A few years back, I bought some (cheap) 12" speakers from Radio Shack to replace the woofers in my wife's stereo system. These speakers had a feature that would be really cool in a bass cab: each speaker could be wired for 4 ohms or 8 ohms. There were three lugs on each speaker and depending on how you connected to it, you either got 4 ohms or 8 ohms. This would be a nifty feature on a bass cab- your amp could always put out full power regardless of whether you were running one cab or two cabs. I figure there must be some major drawback to wiring a speaker coil this way, like a loss of efficiency or frequency response or else SOMEONE would have done it. Any ideas on this?

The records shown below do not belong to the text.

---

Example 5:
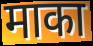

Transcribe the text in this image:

माकाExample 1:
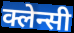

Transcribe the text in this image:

क्लेन्सी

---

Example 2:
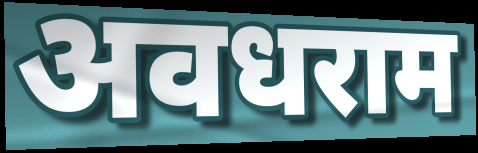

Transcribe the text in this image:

अवधराम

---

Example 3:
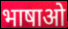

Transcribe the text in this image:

भाषाओ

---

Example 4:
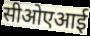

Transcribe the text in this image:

सीओएआई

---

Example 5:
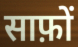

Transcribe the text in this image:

साफ़ोंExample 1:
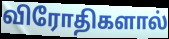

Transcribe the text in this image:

விரோதிகளால்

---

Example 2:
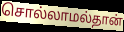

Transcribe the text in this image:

சொல்லாமல்தான்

That makes sense, most MI speakers are one voice coil, can't change the rating other than with multiple speakers and different wiring schemes.

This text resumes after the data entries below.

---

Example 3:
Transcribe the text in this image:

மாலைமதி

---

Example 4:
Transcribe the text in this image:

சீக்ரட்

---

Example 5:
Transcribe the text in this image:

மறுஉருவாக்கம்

It's most likely a tapped voice coil. Dual coils of 4R each will give you 2R or 8R and only 4R if you use one coil. Cheap and RS in the same sentence makes me think it's a compromised design trying to sell 'general replacement' drivers to people who wouldn't know a T/S parameter if it bit them on the ass.

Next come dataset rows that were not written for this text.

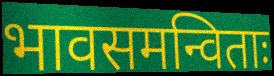
भावसमन्विताः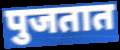
पुजतात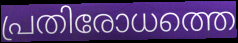
പ്രതിരോധത്തെ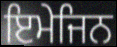
ਇਮੇਜਿਨ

All of the above I'm sure is true. What I'm really wondering is it practicable to build a high-quality musical instrument speaker with a tapped voice coil to allow easy selection of impedence, or is this undesirable for some reason?
Not that I can see, as it affects the characteristics of the motor and possibly Xmax depending upon the way the coil is wound. I don't see the point.
OK, that makes sense. I'd assume different gauge wire is normally used to obtain different ohm ratings? (i.e.- approximately the same number of turns on the coil using a larger or smaller gauge wire to obtain the desired ohm rating). The "tapped coil" likely uses just one gauge of wire and you're either using ALL the turns on the coil or 1/2 of the turns on the coil depending on how you connect it. I can see where this would definitely compromise the coil performance. The point would be having a more versatile speaker, especially when two cabs are used. You could vary the ohm rating to maximize your amp output regardless of whether you were using one or two speakers. Or lets say you have a 4 ohm minimum rated amp and you later switch to a 2 ohm minimum rated amp (the MBII and GB Neopak come to mind). You wouldn't have to swap your two 8 ohm cabs for two 4 ohm cabs to be able to use your amps full wattage. Anyway, thanks for the comments. Sounds like it's not practical.
Far more trouble than it's actually worth. 'Getting all the watts out of my amp' is very high on the list of things you shouldn't be concerned with, unless you're trying to play large clubs with a 40 watt amp and no PA.